• _What is being asked_:
Below is a block of entries; repeat exactly the lines starting at the line that contains "thumb tip: (140, 132)" and ending at the line that contains "pinky tip: (150, 212)", both included.

---

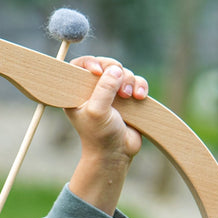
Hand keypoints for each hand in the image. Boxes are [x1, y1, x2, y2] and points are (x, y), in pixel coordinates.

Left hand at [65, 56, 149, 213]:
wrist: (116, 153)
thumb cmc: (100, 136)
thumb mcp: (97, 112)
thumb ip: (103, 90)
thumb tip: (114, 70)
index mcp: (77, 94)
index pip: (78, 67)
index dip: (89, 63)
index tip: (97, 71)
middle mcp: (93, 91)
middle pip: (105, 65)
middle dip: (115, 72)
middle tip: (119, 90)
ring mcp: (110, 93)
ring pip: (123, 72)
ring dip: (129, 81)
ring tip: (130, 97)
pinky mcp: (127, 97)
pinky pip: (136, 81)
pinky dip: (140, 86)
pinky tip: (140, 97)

---

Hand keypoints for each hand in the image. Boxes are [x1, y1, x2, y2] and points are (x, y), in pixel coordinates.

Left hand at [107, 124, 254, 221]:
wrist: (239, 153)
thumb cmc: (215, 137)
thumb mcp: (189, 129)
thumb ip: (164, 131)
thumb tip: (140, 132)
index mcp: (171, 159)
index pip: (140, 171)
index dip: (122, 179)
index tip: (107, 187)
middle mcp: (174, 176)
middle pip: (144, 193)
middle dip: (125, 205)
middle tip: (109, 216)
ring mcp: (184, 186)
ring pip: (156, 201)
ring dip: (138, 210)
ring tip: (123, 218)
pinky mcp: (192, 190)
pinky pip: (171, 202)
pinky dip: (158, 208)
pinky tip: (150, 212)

---

• _Answer box_:
thumb tip: (140, 132)
index mcp: (171, 159)
index pip: (140, 171)
index dip: (122, 179)
index tip: (107, 187)
middle mcp: (174, 176)
middle pip: (144, 193)
middle dip: (125, 205)
middle tip: (109, 216)
ring mcp: (184, 186)
ring pip: (156, 201)
ring dip: (138, 210)
ring tip: (123, 218)
pinky mcp: (192, 190)
pinky pip: (171, 202)
pinky dip: (158, 208)
pinky tip: (150, 212)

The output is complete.